Researchers at Columbia University’s Mailman School of Public Health used computer simulations to reconstruct how the 2009 H1N1 influenza pandemic and the 2020 COVID-19 pandemic expanded across U.S. metropolitan areas. The study, published in the Proceedings of the National Academy of Sciences, found that both viruses were already circulating widely in many cities within weeks, with air travel playing a larger role than daily commuting. The authors said broader wastewater surveillance, paired with infection-control measures, could help slow early spread in future outbreaks.
Scientists at Columbia University’s Mailman School of Public Health used computer modeling to reconstruct how two major respiratory pandemics spread geographically across the United States: the 2009 H1N1 influenza pandemic and the 2020 COVID-19 pandemic.
The study—published in the Proceedings of the National Academy of Sciences—reports that in the United States, the 2009 H1N1 pandemic was linked to an estimated 274,304 hospitalizations and 12,469 deaths. For COVID-19, the researchers cited 1.2 million confirmed deaths reported so far in the United States.
To examine how quickly the pandemics moved between cities, the team combined detailed information about each virus’s transmission dynamics with simulations that incorporated air-travel patterns, everyday commuting flows, and the potential for superspreading events.

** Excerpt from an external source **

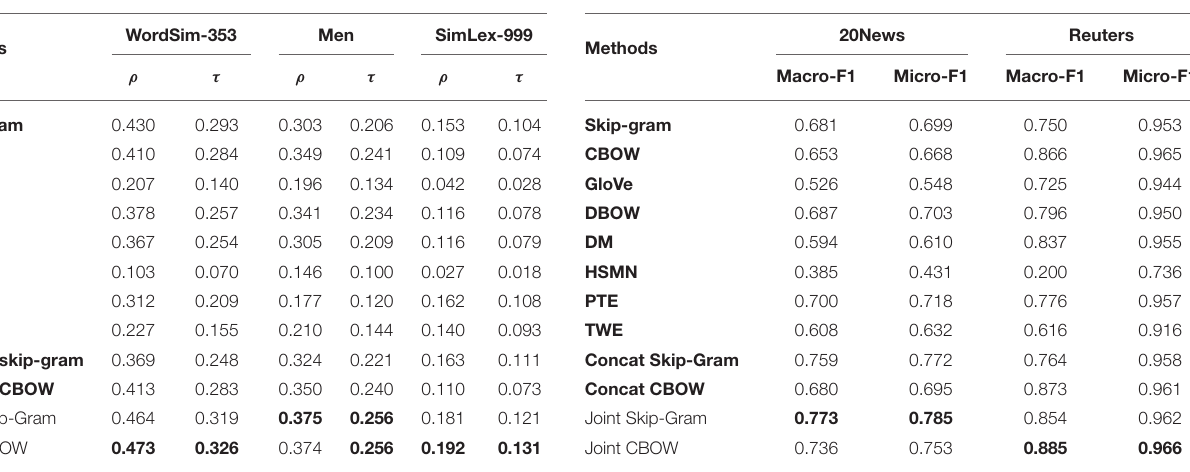
TABLE 3 | Word similarity evaluation. TABLE 4 | Text classification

The analysis focused on more than 300 U.S. metropolitan areas.
The simulations indicated that both pandemics established widespread circulation in most metro areas within a few weeks, often before early case detection or government response measures were in place. While the two viruses followed different pathways between locations, both relied on shared transmission hubs—including major metro areas such as New York and Atlanta—and the models found that air travel was more strongly associated with early spatial spread than commuting.
Unpredictable transmission patterns also introduced uncertainty that, the researchers said, makes real-time forecasting difficult. “The rapid and uncertain spread of the 2009 H1N1 flu and 2020 COVID-19 pandemics underscores the challenges for timely detection and control,” said the study’s senior author, Sen Pei, an assistant professor of environmental health sciences at Columbia. “Expanding wastewater surveillance coverage coupled with effective infection control could potentially slow the initial spread of future pandemics.”
The work also describes a broader modeling framework intended to be applied to other outbreaks. In addition to human travel patterns, the researchers noted that epidemic dynamics can be shaped by factors such as population demographics, school calendars, winter holidays, and weather conditions.
The study’s first author is Renquan Zhang of Dalian University of Technology. The author team includes researchers from Columbia University, Princeton University, and the U.S. National Institutes of Health, among others. The Columbia summary also notes that Jeffrey Shaman and colleagues have worked for more than a decade on methods to track and simulate infectious-disease spread to support public health decision-making.